I think the problem is in the portrayal of these behaviors as particularly "robotic," as if the perhaps slightly more organic or fluid behaviors of Westerners aren't just as prescribed in their own ways.

I would say, however, that the Japanese are, by and large, far more comfortable supplicating themselves to authority figures, the elderly, etc. Age and status are such big things there, whereas most Americans assume from the get-go that they can stand in the same room with a rank-superior, and that no deep bow or signal of self-effacing respect is necessary. It's true that we engage in special acts of courtesy with superiors, but none of them require that we take ourselves down a notch in the process.

(no subject)

Date: 2009-08-12 12:18 pm (UTC)
From: [identity profile] krskrft.livejournal.com
The military is, of course, a glaring counter-example. But that culture is roughly the same anywhere one goes.

(no subject)

Date: 2009-08-12 01:32 pm (UTC)
From: [identity profile] imomus.livejournal.com
he's been abroad and listened to too many foreigners

I don't think it's this. I think, rather, that what's often presented as privilege -- traveling around as a kid, having a foot in many different cultures -- has a downside, which is that it makes it hard to stop yourself endlessly comparing one state to another, one way of life to another. This is exactly what Aki Sasamoto is talking about in her Judgmental Hopper idea. Becoming judgmental is inevitable in these circumstances, but it doesn't make you either popular or happy, so you learn to hide your judgments from people who haven't had your advantages. They, after all, are just going to see you as privileged. They won't have much sympathy.

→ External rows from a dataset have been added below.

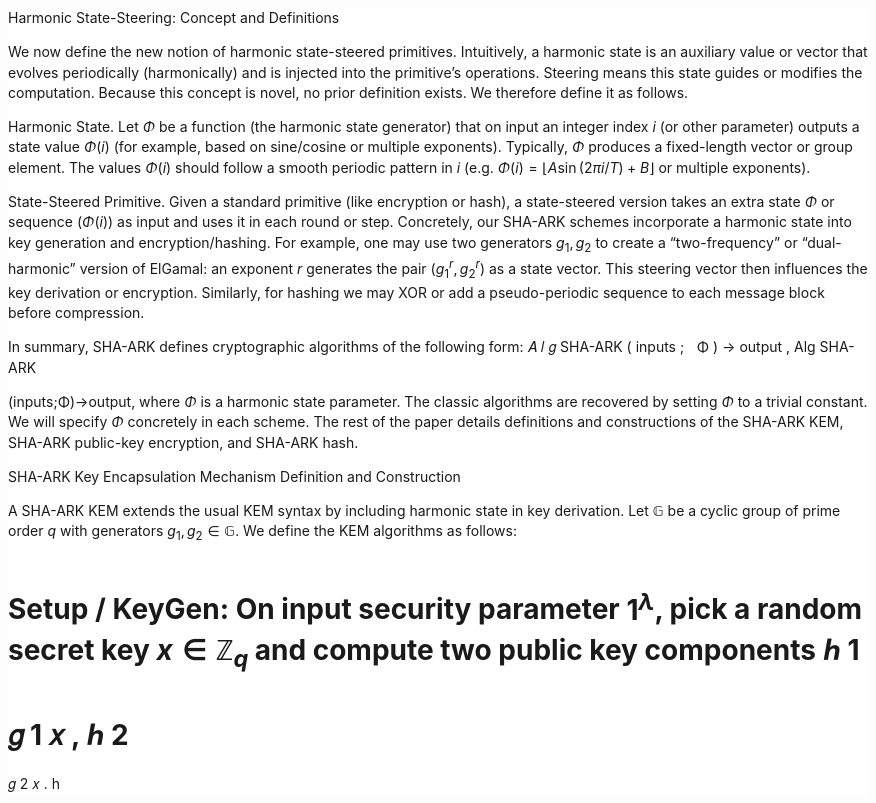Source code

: Harmonic State-Steering: Concept and Definitions

We now define the new notion of harmonic state-steered primitives. Intuitively, a harmonic state is an auxiliary value or vector that evolves periodically (harmonically) and is injected into the primitive’s operations. Steering means this state guides or modifies the computation. Because this concept is novel, no prior definition exists. We therefore define it as follows.

Harmonic State. Let $\Phi$ be a function (the harmonic state generator) that on input an integer index $i$ (or other parameter) outputs a state value $\Phi(i)$ (for example, based on sine/cosine or multiple exponents). Typically, $\Phi$ produces a fixed-length vector or group element. The values $\Phi(i)$ should follow a smooth periodic pattern in $i$ (e.g. $\Phi(i)=\lfloor A\sin(2\pi i/T)+B\rfloor$ or multiple exponents).

State-Steered Primitive. Given a standard primitive (like encryption or hash), a state-steered version takes an extra state $\Phi$ or sequence $(\Phi(i))$ as input and uses it in each round or step. Concretely, our SHA-ARK schemes incorporate a harmonic state into key generation and encryption/hashing. For example, one may use two generators $g_1,g_2$ to create a “two-frequency” or “dual-harmonic” version of ElGamal: an exponent $r$ generates the pair $(g_1^r,g_2^r)$ as a state vector. This steering vector then influences the key derivation or encryption. Similarly, for hashing we may XOR or add a pseudo-periodic sequence to each message block before compression.

In summary, SHA-ARK defines cryptographic algorithms of the following form: 
𝐴
𝑙
𝑔
SHA-ARK
(
inputs
;
  
Φ
)
→
output
,
Alg
SHA-ARK
	​

(inputs;Φ)→output, where $\Phi$ is a harmonic state parameter. The classic algorithms are recovered by setting $\Phi$ to a trivial constant. We will specify $\Phi$ concretely in each scheme. The rest of the paper details definitions and constructions of the SHA-ARK KEM, SHA-ARK public-key encryption, and SHA-ARK hash.

SHA-ARK Key Encapsulation Mechanism
Definition and Construction

A SHA-ARK KEM extends the usual KEM syntax by including harmonic state in key derivation. Let $\mathbb{G}$ be a cyclic group of prime order $q$ with generators $g_1,g_2\in \mathbb{G}$. We define the KEM algorithms as follows:

Setup / KeyGen: On input security parameter $1^\lambda$, pick a random secret key $x\in \mathbb{Z}_q$ and compute two public key components 
ℎ
1
=
𝑔
1
𝑥
,
ℎ
2
=
𝑔
2
𝑥
.
h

This also connects to what social psychologists tell us about happiness, and its relationship with "relative deprivation". We tend to be unhappy not because of objective measures of deprivation, but because of our expectations and our knowledge of what other people have. Someone who's traveled enough to see the world (or just seen it on TV) but then been locked down in a local situation again is going to be an unhappy bunny. Ignorance is, in many ways, bliss, especially when it comes to socialisation.

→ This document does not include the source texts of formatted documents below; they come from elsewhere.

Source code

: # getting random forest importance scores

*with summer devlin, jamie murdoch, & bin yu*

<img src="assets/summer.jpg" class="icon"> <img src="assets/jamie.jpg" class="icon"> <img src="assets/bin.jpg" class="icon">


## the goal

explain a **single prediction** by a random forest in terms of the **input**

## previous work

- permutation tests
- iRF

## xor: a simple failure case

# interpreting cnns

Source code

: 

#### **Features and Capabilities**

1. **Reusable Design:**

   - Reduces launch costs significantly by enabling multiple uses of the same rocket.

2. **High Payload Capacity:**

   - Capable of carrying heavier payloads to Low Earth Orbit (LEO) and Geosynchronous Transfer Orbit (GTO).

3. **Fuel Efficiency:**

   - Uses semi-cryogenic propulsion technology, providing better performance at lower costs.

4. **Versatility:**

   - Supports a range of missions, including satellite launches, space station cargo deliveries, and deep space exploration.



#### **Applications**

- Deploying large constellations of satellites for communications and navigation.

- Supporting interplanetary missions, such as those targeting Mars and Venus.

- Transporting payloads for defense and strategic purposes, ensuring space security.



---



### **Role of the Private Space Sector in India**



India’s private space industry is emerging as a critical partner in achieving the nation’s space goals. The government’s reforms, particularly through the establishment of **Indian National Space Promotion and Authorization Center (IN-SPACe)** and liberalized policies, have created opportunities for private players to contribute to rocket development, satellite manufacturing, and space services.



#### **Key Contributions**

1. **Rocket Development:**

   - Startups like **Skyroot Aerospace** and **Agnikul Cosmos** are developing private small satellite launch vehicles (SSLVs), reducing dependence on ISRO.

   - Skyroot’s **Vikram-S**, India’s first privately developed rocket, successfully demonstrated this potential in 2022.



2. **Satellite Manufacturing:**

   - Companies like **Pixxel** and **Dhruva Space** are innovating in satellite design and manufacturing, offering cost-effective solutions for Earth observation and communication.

Later in life, of course, things may reverse. I'd wager that Aki is now happier than many of the people he went to school with. He certainly seemed it when I had dinner with him in Brooklyn at the end of May!

(no subject)

Date: 2009-08-12 02:41 pm (UTC)
From: [identity profile] krskrft.livejournal.com
So is a Judgmental Hopper necessarily a privileged person? I can imagine people traveling for any number of reasons (because they can due to privilege, because they're seeking greater relative prosperity, etc). It would seem that, the more privileged a traveler you are, the more you are a part of a master narrative. Which is to say that the foreign culture seen by a privileged person is not the foreign culture seen by an unprivileged person. These two travelers will not judge the same culture, and they will not judge it in the same ways. What do we call the Hoppers who don't come from privilege?

(no subject)

Date: 2009-08-12 03:11 pm (UTC)
From: [identity profile] imomus.livejournal.com
What do we call the Hoppers who don't come from privilege?

We usually call them "economic migrants" or "immigrants", no?

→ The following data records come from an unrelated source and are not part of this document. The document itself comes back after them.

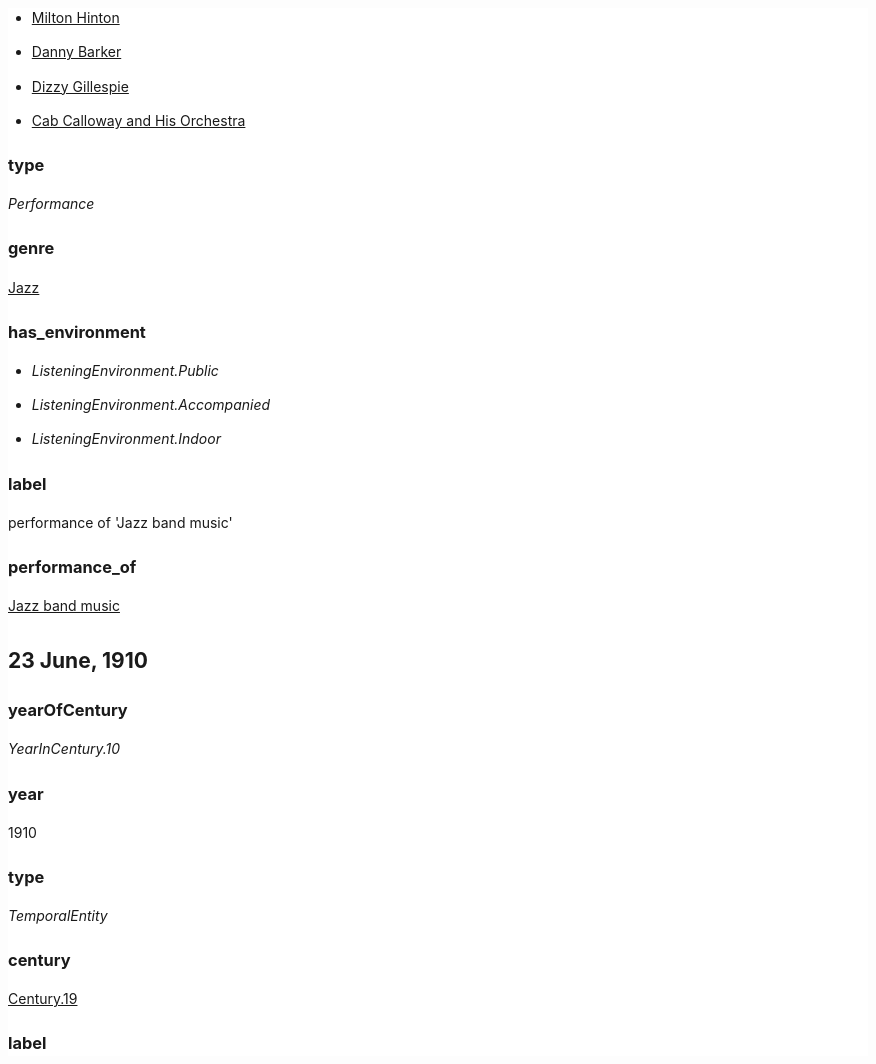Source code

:  - [Milton Hinton](#Milton-Hinton)

 - [Danny Barker](#Danny-Barker)

 - [Dizzy Gillespie](#Dizzy-Gillespie)

 - [Cab Calloway and His Orchestra](#Cab-Calloway-and-His-Orchestra)

### type


*Performance*

### genre


[Jazz](#Jazz)

### has_environment

 - *ListeningEnvironment.Public*

 - *ListeningEnvironment.Accompanied*

 - *ListeningEnvironment.Indoor*

### label


performance of 'Jazz band music'

### performance_of


[Jazz band music](#Jazz-band-music)

## 23 June, 1910

### yearOfCentury


*YearInCentury.10*

### year


1910

### type


*TemporalEntity*

### century


[Century.19](#Century.19)

### label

(Cue link to my article on The cosmpolitanism of the poor (http://imomus.livejournal.com/217216.html).)

(no subject)

Date: 2009-08-12 03:26 pm (UTC)
From: [identity profile] krskrft.livejournal.com
And don't we usually call Judgmental Hoppers "expats"? That unprivileged travelers are relegated to the white-label, generic categories of "economic migrants" and "immigrants" seems to imply that their experiences are white-label and generic, as well. The Judgmental Hoppers, on the other hand, have exceptional experiences deserving of an exceptional category. Doesn't seem quite right to me.

(no subject)

Date: 2009-08-12 03:27 pm (UTC)
From: (Anonymous)
do you still have a scottish accent?

you write with one , sometimes :)

(no subject)

Date: 2009-08-12 04:37 pm (UTC)
From: [identity profile] imomus.livejournal.com
I have enough of a Scottish accent that those with an ear for such things can easily hear it, but not enough that people can't understand what I'm saying!